TORONTO - Il leader conservatore Erin O'Toole non fa sconti e sferra attacchi sia contro il primo ministro Trudeau che contro il leader dell’NDP Jagmeet Singh. In una intervista concessa al Toronto Star O’Toole, ha criticato le loro posizioni sulle case di cura a lunga degenza.

Dopo che la pandemia ha attirato l'attenzione sulle orribili condizioni in cui vivevano alcuni anziani canadesi, il governo del primo ministro Justin Trudeau ha proposto una serie di standard nazionali per le case di cura. La proposta si è bloccata in seguito alla strenua opposizione da parte di alcuni premier, in particolare di quello del Quebec François Legault. O’Toole è sulla sua stessa linea ed ha affermato di “rifiutare l'idea di imporre standard nazionali alle case di cura” ed ha giudicato sbagliato l’approccio “Ottawa sa fare di meglio” per affrontare la crisi dell’assistenza a lunga degenza messa a nudo dalla pandemia.

“Sono dell’idea che dobbiamo collaborare con le province - ha detto O’Toole - quindi in particolare nelle aree di competenza provinciale e giurisdizione provinciale, non è possibile avere un approccio dall'alto verso il basso. Questo non è federalismo collaborativo”.

La regolamentazione dell'assistenza a lunga degenza rientra nella giurisdizione provinciale ma la crisi causata dal Covid-19 ha sollevato ancora una volta interrogativi sulla competenza delle province.

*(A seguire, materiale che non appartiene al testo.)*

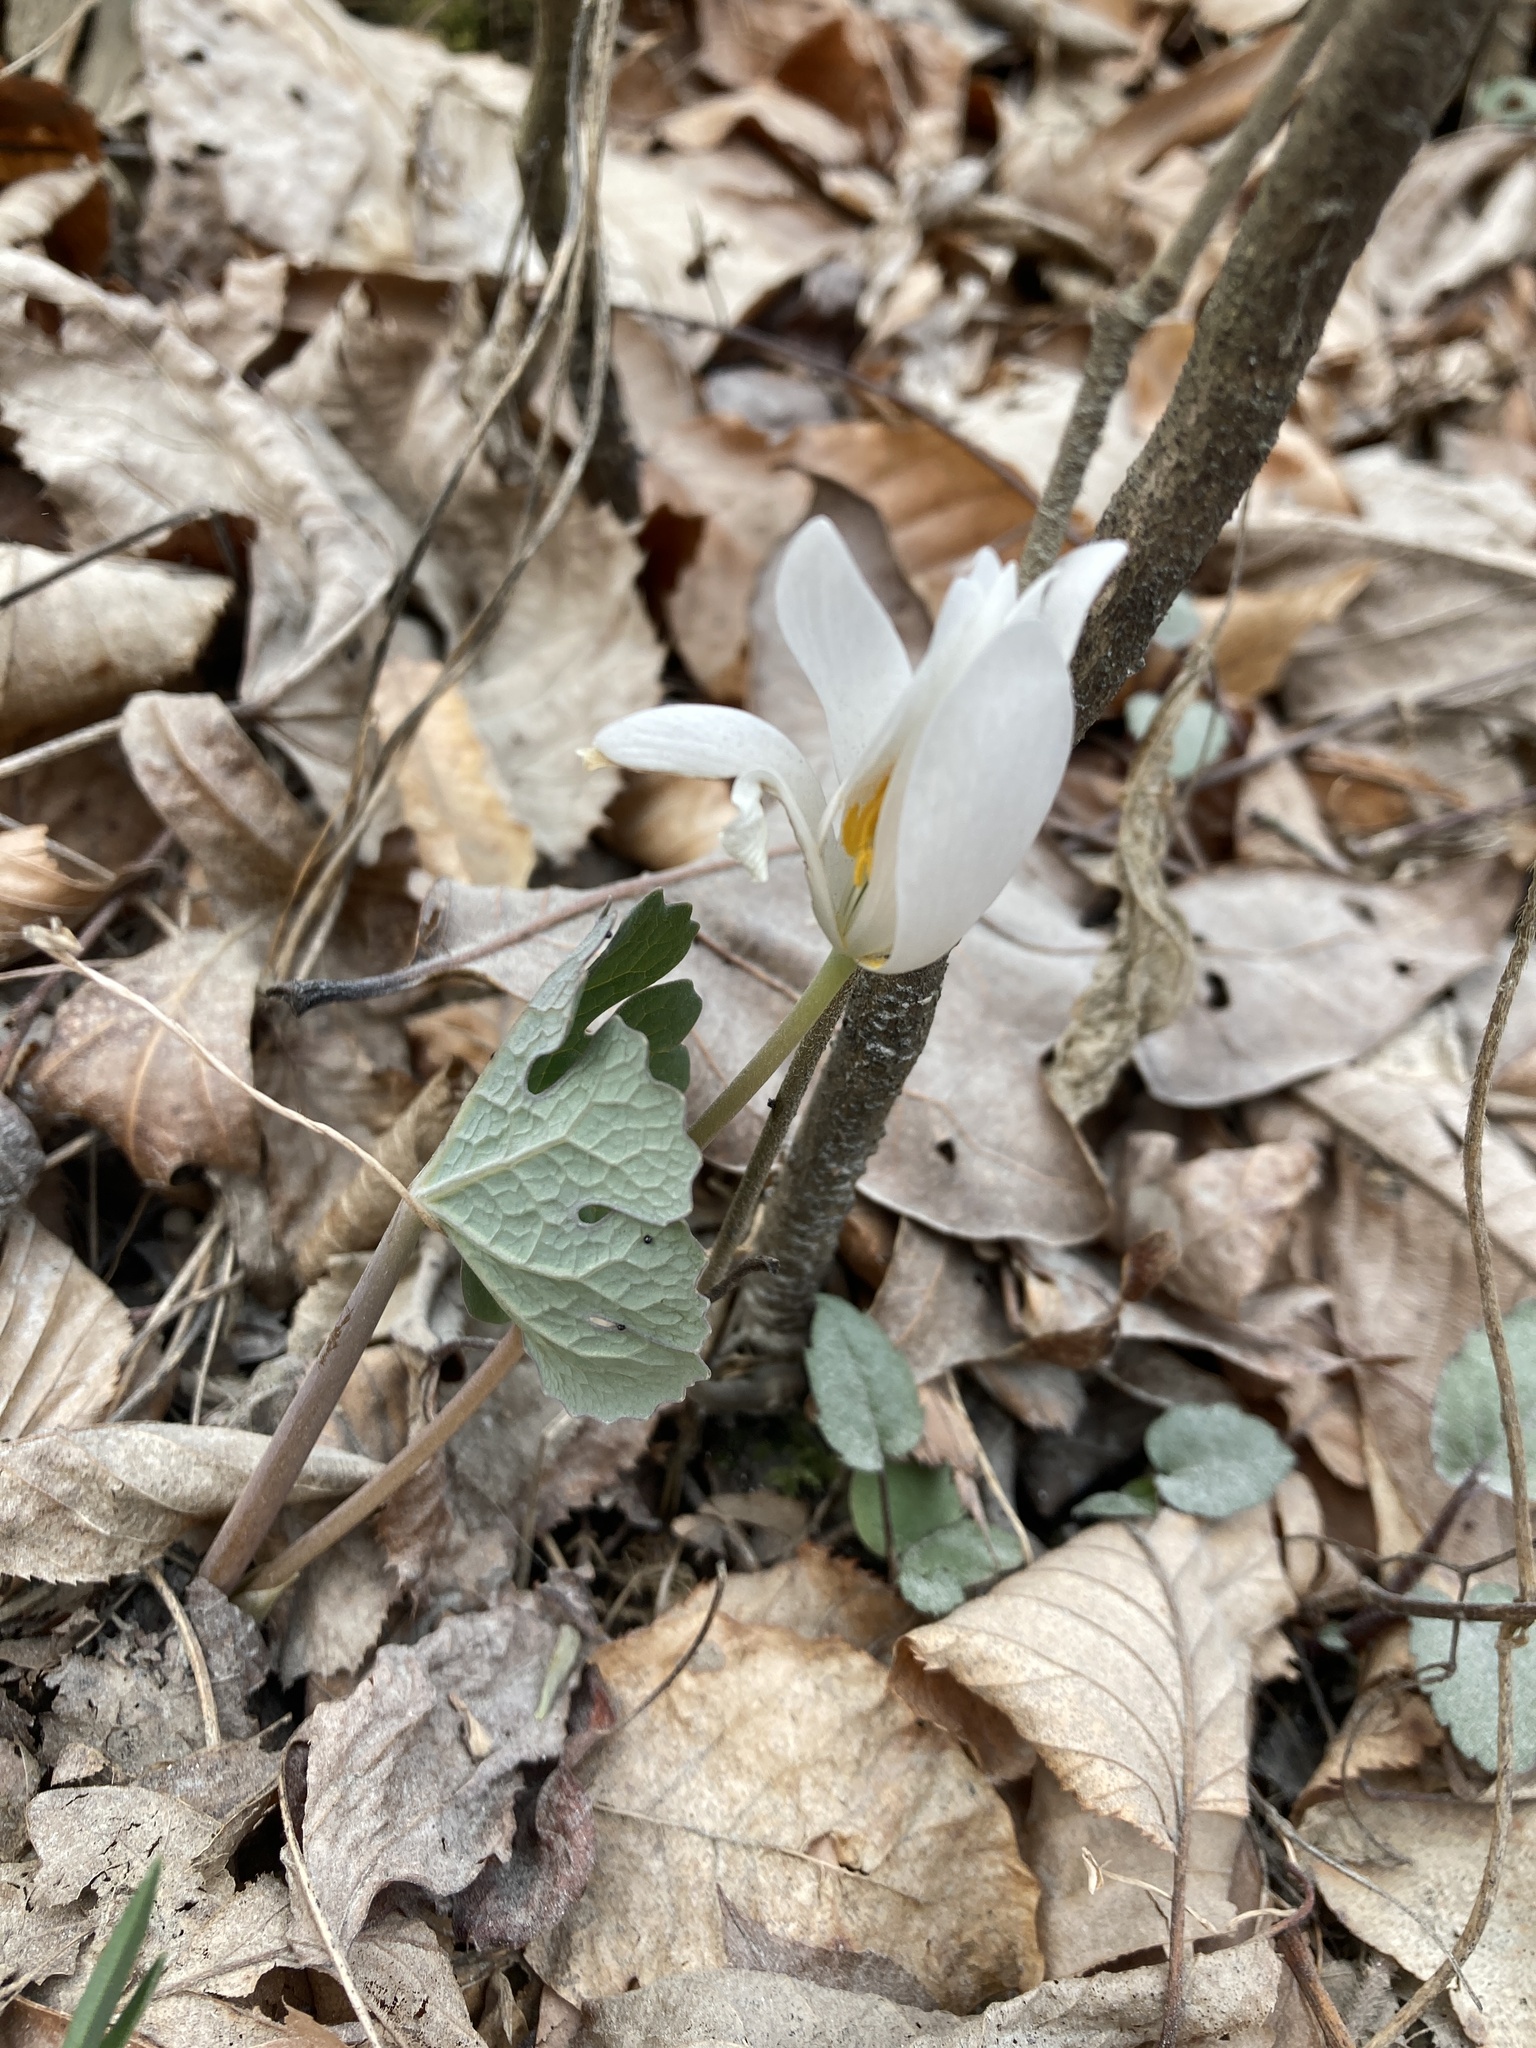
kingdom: Plantae
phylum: Tracheophyta
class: Magnoliopsida
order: Ranunculales
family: Papaveraceae
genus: Sanguinaria
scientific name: Sanguinaria canadensis
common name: Bloodroot
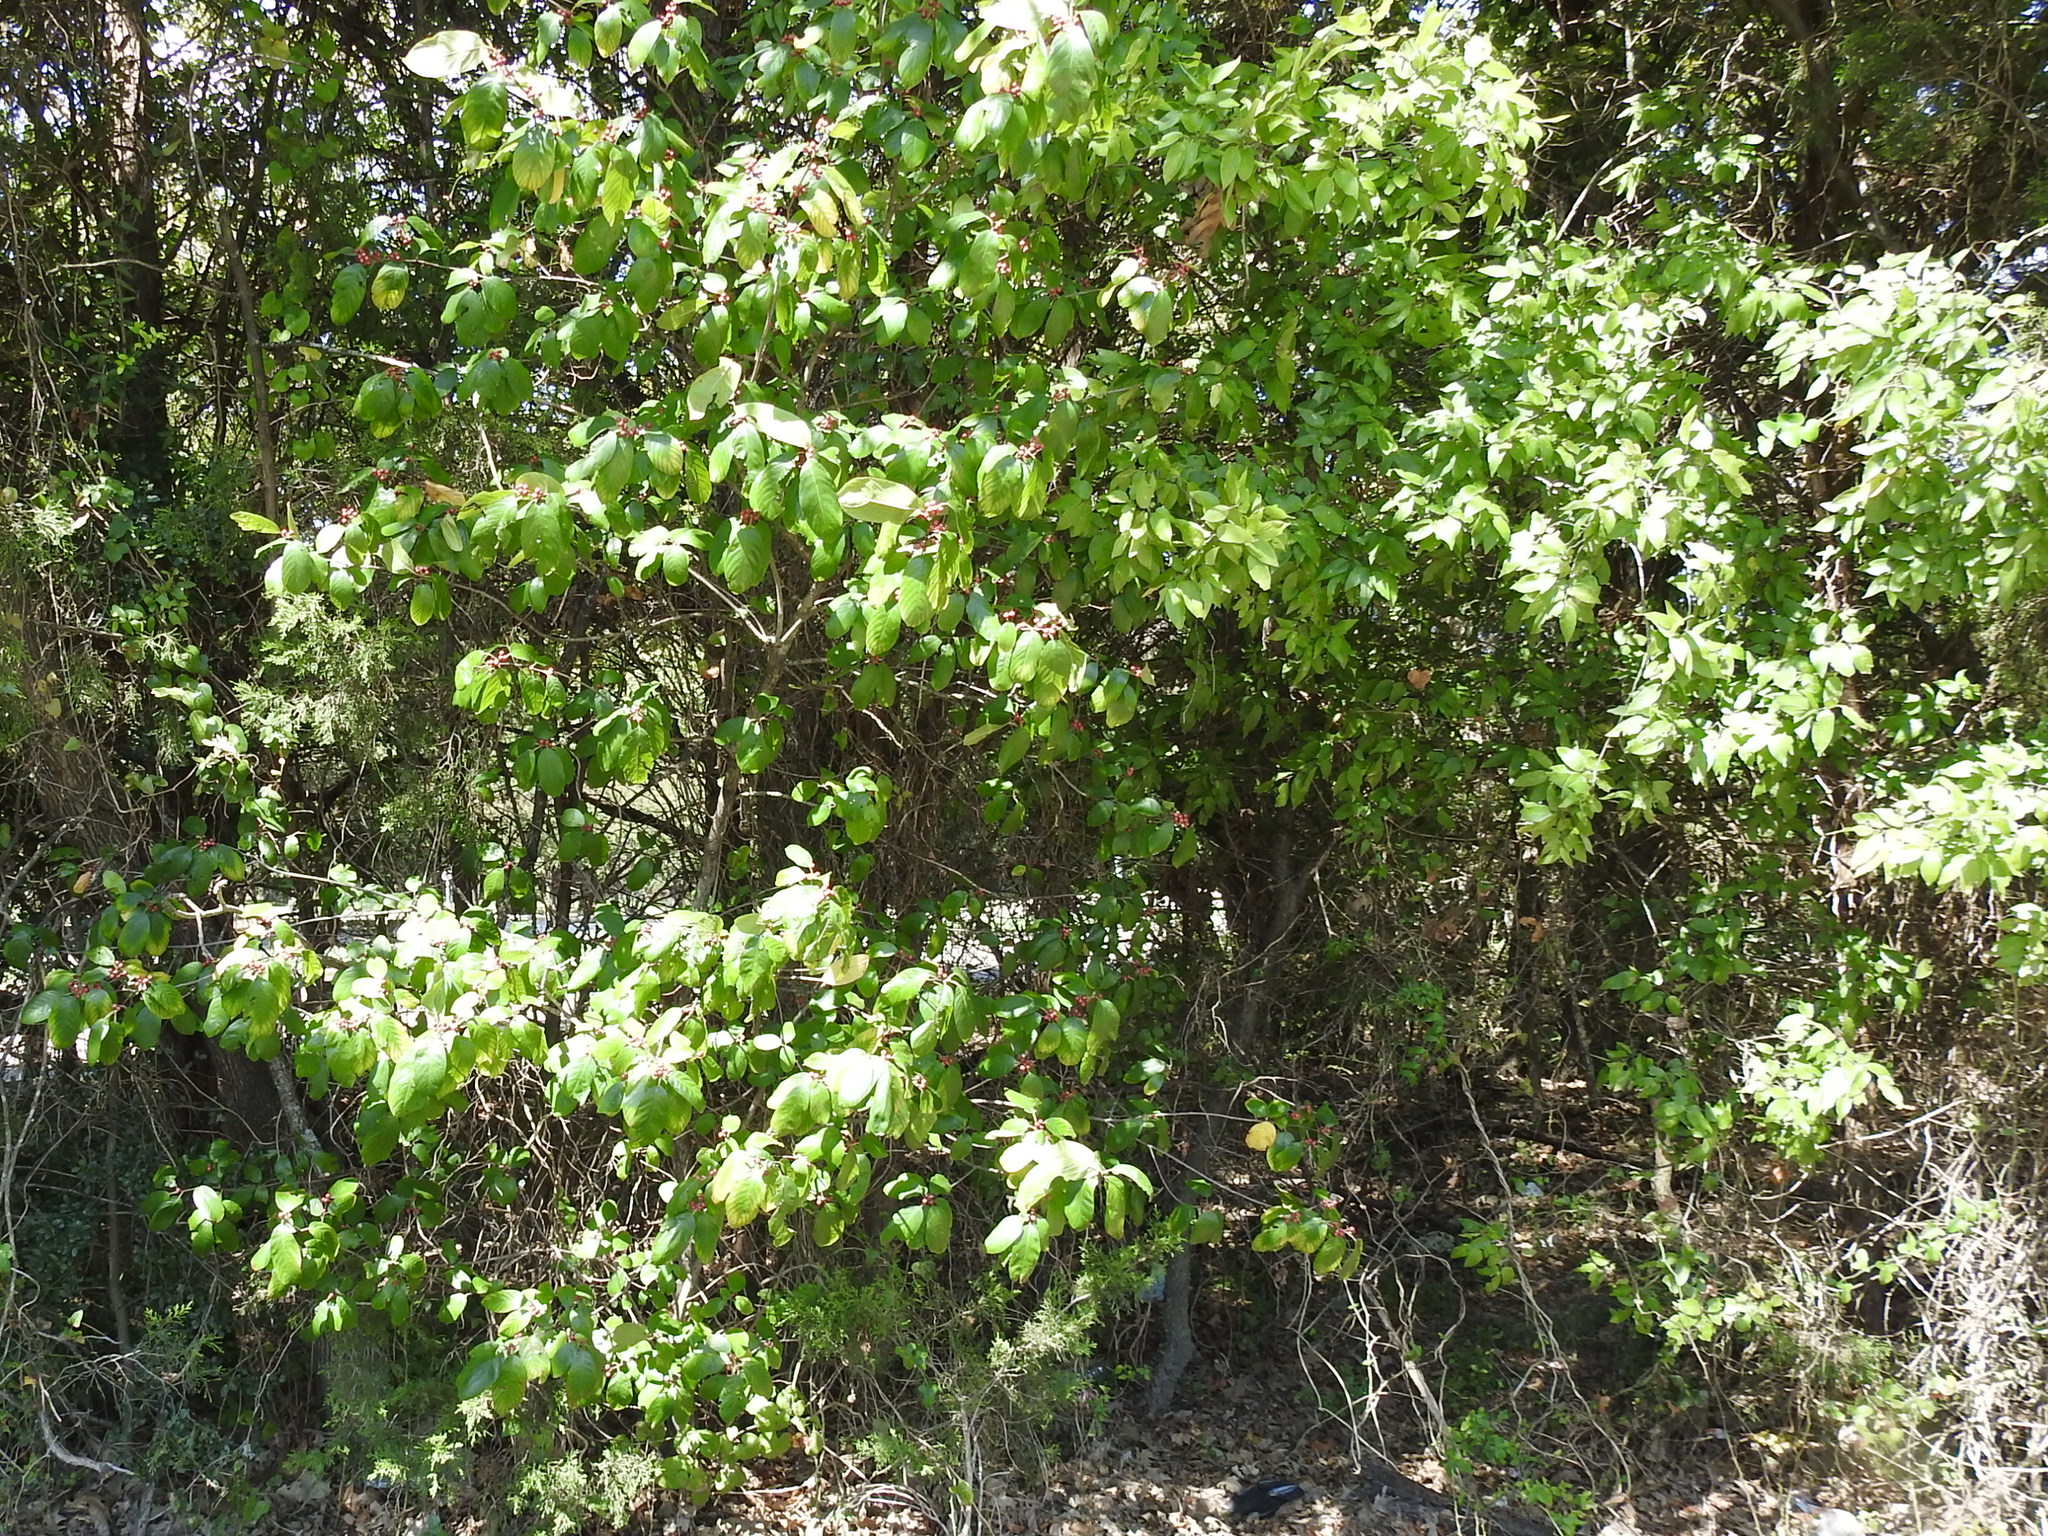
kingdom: Plantae
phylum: Tracheophyta
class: Magnoliopsida
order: Rosales
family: Rhamnaceae
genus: Frangula
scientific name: Frangula caroliniana
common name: Carolina buckthorn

Per risollevare le condizioni di numerose LTC durante la prima ondata della pandemia è stato necessario l’invio da parte di Ottawa dei membri delle forze armate canadesi sia in Ontario che in Quebec. I soldati hanno poi documentato le condizioni “estremamente preoccupanti” in queste strutture dove infestazioni di scarafaggi, alimentazione forzata e residenti abbandonati per ore e ore erano la norma.

Intanto la scorsa settimana il leader dell’NDP Jagmeet Singh ha annunciato la sua intenzione di rendere gli standard nazionali per le case di cura a lungo termine una questione elettorale. “Pur rispettando la giurisdizione, non ci sono scuse per il governo federale per non svolgere un ruolo di leadership - ha detto Singh - non è possibile che non si trovi la maniera per collaborare con le province per mettere in atto eccellenti procedure per prenderci cura degli anziani nel miglior modo possibile”.

Al contrario di Singh, che ha promesso - qualora fosse eletto - di eliminare le case di cura a lunga degenza a scopo di lucro entro il 2030, O’Toole non vede la necessità di dire basta a queste strutture. Strutture nelle quali sono scoppiati i più grandi focolai del virus che hanno fatto strage di residenti.

“Non faceva alcuna differenza il fatto che fossero gestite da privati o fossero pubbliche”, ha tagliato corto il leader federale dei conservatori.

Nel frattempo nelle ultime ventiquattrore sono morti altri 15 anziani portando il totale dei decessi a 3.683. Le case di cura con focolai del virus attivi sono 200 mentre i residenti e i membri dello sta. infetti ammontano rispettivamente a 394 e 568.